If you’ve owned a Commodore 64, or any 8-bit computer, in the 80’s, and you’ve engaged in disk-swapping, it’s likely you had a collection of floppies with random content.

That’s the case here, with two cases full of five-and-a-quarters. Many I’ve had for several decades. Others were obtained as part of hardware purchases. While the contents of most are obvious, many are hiding random type-in programs, demos, curious tools and other goodies.

Watch the video below to see the software I found, as well as a few oddballs I decided to revisit.

Disk Images

As promised, below you will find the disk images from those featured in the above video. Keep in mind, I can’t share items I believe to still be under copyright (namely: Moon Patrol and possible Snokie), but you shouldn’t have trouble finding them on your own.

PLEASE NOTE: These have been tested and should work in your emulators, C64 Mini’s and (with the proper hook-ups) original hardware. However, I cannot provide assistance setting these items up nor do I offer any sort of guarantee on these. Use at your own risk.

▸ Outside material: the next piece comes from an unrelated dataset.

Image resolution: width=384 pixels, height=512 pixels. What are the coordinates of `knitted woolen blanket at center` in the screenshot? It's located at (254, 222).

    A weird program from some Scholastic magazine. Send secret messages to your friends! I included both files if you enjoy troubleshooting, but the one that works is titled T.S.E.D.
    DOWNLOAD (right click, save as)
    Mad Libs used to come in those little books you’d play on long car rides when your portable electronic video game’s batteries died out. I attempted to recreate the whimsy in a simple BASIC program, with mixed-to-poor results. Feel free to spruce it up and/or fix the spelling errors.
    DOWNLOAD (right click, save as)
    A budget title from BCI software, but yet, a competent (if simple) game of trivia. As you saw in the episode, the stand-alone “Entertainment Trivia” disk no longer works. No matter, it was probably long outdated.
    I was unable to locate any sort of standing copyright on this so I will assume “abandonware” unless I’m told otherwise.
    DOWNLOAD (right click, save as)
    The title is a bit misleading. Not only is there not a “Games I”, but most of these programs are barely games. But still, it’s full of interesting items (many type-in type programs) that should keep the average Commodore explorer busy for a few minutes.
    DOWNLOAD (right click, save as)
  • MUMMY’S TOMB (bonus download)
    We didn’t load this one up in the video but I’m including it as well. It’s a simple treasure-hunt, maze game that uses several real songs (“Baby Elephant Walk”, “If I Were a Rich Man”, “Light My Fire”) as part of the soundtrack. Simple, but surprisingly charming.
    As with “Master Trivia” above, it is published by BCI. I am assuming the same “abandonware” status unless told otherwise.
    DOWNLOAD (right click, save as)

New C64 Peripherals!

It’s amazing the amount of new gadgets, hardware and even software coming out for the early 80’s computer. Many of them breath new life into the old breadbin. Below is a list of items I used in the making of this video. I have included links. None of these are paid promotions, but rather, a starting point for those looking to breath new life into their C64.

    The original C64 power supplies are not aging gracefully. As they’ve gotten older, many have begun to emit more power than is healthy for the computer’s insides. Many of a computer has been fried by too much power. Get a new power supply and keep your Commodore safe.
    Nothing beats an original CRT, but space limitations means making sacrifices. Luckily, the RetroTINK 2X Pro accepts composite, component and S-Video inputs, outputting to modern HDMI connections with the promise of zero additional lag. Most models even include filters to clean up the picture or give it a retro look.
    With the slow disk drive, a fast load cartridge was a necessity. However, these old cartridges do not often work with modern SD2IEC devices (that loads files of SD cards.) With the Fastload Reloaded however, not only do you get several handy features for streamlining disk commands and speeding up data transfer, but it also works well with modern SD card readers.
    There are several ways to transfer disk images to real floppies and vice versa. But with this device, you can hook up your 1541 drive to your PC, and use the original disk drive with emulators. Be forewarned: there is a bit of a learning curve, especially if you’re not comfortable working in command line. But once you get it working, it works quite well.